Exercice a:
Transcrivez fidèlement le passage de l'extrait sur les marchés financiers, de « Est-ce le début » jusqu'à « pour l’alternative optimiste. ».

Extrait du document:
________
Nous pouvons cependant remarquer la consolidation et la forte hausse de la volatilité du Nikkei, mais la progression reste tout de même de plus de 30% depuis le début de l’année... Il est également intéressant de noter la progression de l’indice de Shangai (Shangai Composite de plus de 5%) au cours du mois passé, ce qui permet à cet indice d’être positif sur l’année, en dépit des mauvaises nouvelles économiques persistantes en provenance de Pékin.

La progression des marchés actions a ainsi été quelque peu ralentie en fin de mois par le discours de Ben Bernanke le 21 mai dernier, son message étant de préparer les investisseurs à une baisse – progressive – de la stimulation monétaire de la part de la banque centrale américaine. De bonnes nouvelles sur l’économie US seraient-elles un frein à la hausse des marchés actions, à cause d’une banque centrale moins accommodante ? C’est de toute façon inéluctable...

Les marchés, paradoxalement, peuvent ainsi réagir de façon négative à de bonnes nouvelles économiques.

Après des hausses aussi rapides, une correction légère et salutaire est hautement probable. Cette consolidation est d’ailleurs en cours début juin (7% de baisse sur les indices européens, 4% sur les indices américains, et près de 20% sur le marché japonais..).

Est-ce le début d’un mouvement durable de consolidation, voire un début de « bear market », ou une simple pause, permettant aux investisseurs d’initier de nouvelles positions ? Nous penchons pour l’alternative optimiste.

Le fait marquant, à notre avis, et qui marque probablement un retournement durable de tendance est la hausse des taux d’intérêt à long terme, notamment de la dette d’Etat. Bill Gross, probablement le gérant obligataire le plus influent du monde, a ainsi précisé dès la fin avril : « la hausse des marchés de crédit depuis plus de trente ans est désormais terminée ».
________
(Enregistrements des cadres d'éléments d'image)
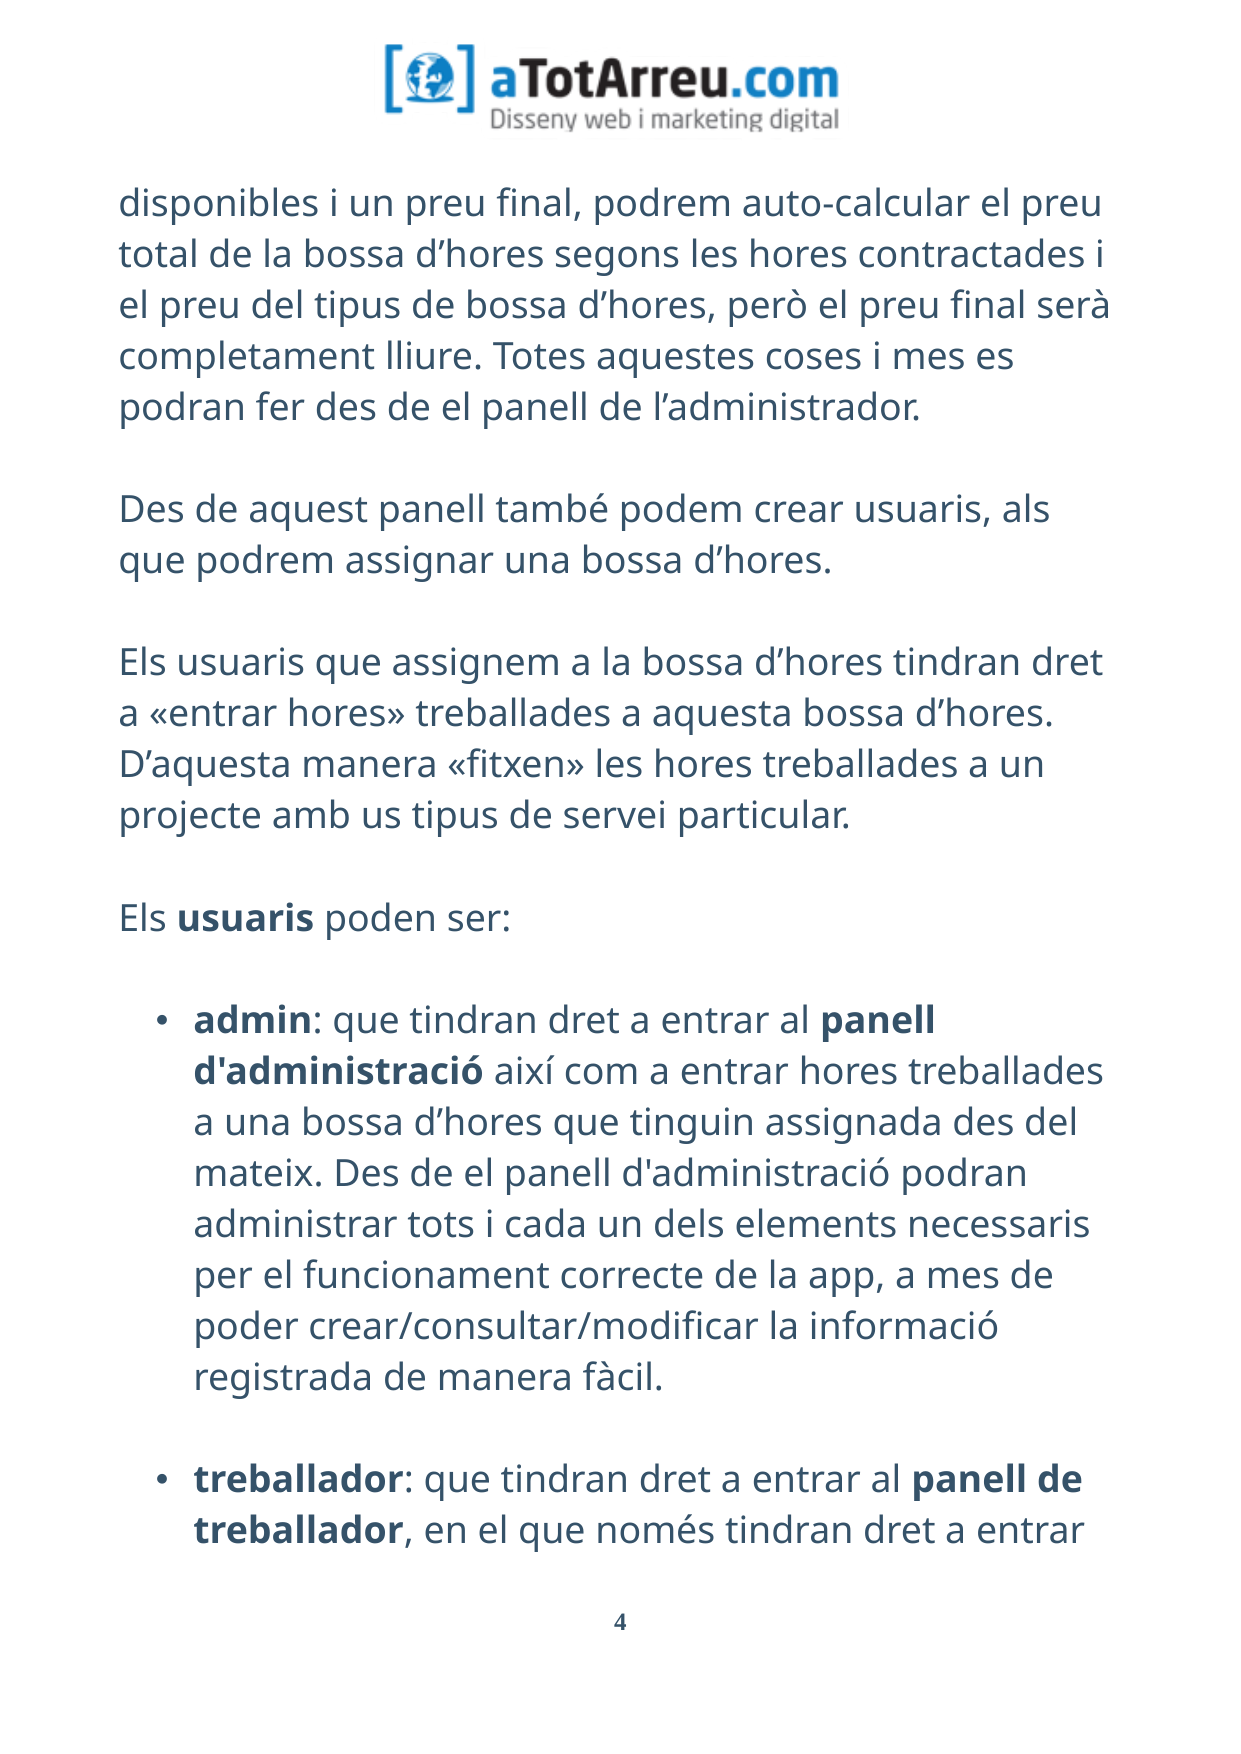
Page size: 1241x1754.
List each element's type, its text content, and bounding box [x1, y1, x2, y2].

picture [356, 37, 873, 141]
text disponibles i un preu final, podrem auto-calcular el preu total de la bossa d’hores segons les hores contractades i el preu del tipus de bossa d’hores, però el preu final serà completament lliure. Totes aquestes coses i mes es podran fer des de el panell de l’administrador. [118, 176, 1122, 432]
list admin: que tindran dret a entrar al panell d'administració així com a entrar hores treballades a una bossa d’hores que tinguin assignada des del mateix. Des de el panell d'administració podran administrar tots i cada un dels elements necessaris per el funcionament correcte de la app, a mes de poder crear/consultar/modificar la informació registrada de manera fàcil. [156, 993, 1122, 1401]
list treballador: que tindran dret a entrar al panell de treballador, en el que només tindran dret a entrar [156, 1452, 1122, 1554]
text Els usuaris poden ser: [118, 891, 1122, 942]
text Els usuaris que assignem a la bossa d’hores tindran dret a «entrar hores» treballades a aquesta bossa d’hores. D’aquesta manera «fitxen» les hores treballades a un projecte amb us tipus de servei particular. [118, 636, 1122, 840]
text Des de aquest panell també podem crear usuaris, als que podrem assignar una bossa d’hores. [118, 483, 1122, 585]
________
Exercice b:
Présentez toutes les lignes des enregistrements sous forme de tableau Markdown à deux colonnes, N° et Ligne, en omettant les lignes vides. Laissez les images hors de la réponse.

Corrigé a:
Est-ce le début d’un mouvement durable de consolidation, voire un début de « bear market », ou une simple pause, permettant aux investisseurs d’initier de nouvelles positions ? Nous penchons pour l’alternative optimiste.

Corrigé b:
| N° | Ligne |
|---|---|
| 1 | Page size: 1241x1754. |
| 2 | List each element's type, its text content, and bounding box [x1, y1, x2, y2]. |
| 3 | picture [356, 37, 873, 141] |
| 4 | text disponibles i un preu final, podrem auto-calcular el preu total de la bossa d’hores segons les hores contractades i el preu del tipus de bossa d’hores, però el preu final serà completament lliure. Totes aquestes coses i mes es podran fer des de el panell de l’administrador. [118, 176, 1122, 432] |
| 5 | list admin: que tindran dret a entrar al panell d'administració així com a entrar hores treballades a una bossa d’hores que tinguin assignada des del mateix. Des de el panell d'administració podran administrar tots i cada un dels elements necessaris per el funcionament correcte de la app, a mes de poder crear/consultar/modificar la informació registrada de manera fàcil. [156, 993, 1122, 1401] |
| 6 | list treballador: que tindran dret a entrar al panell de treballador, en el que només tindran dret a entrar [156, 1452, 1122, 1554] |
| 7 | text Els usuaris poden ser: [118, 891, 1122, 942] |
| 8 | text Els usuaris que assignem a la bossa d’hores tindran dret a «entrar hores» treballades a aquesta bossa d’hores. D’aquesta manera «fitxen» les hores treballades a un projecte amb us tipus de servei particular. [118, 636, 1122, 840] |
| 9 | text Des de aquest panell també podem crear usuaris, als que podrem assignar una bossa d’hores. [118, 483, 1122, 585] |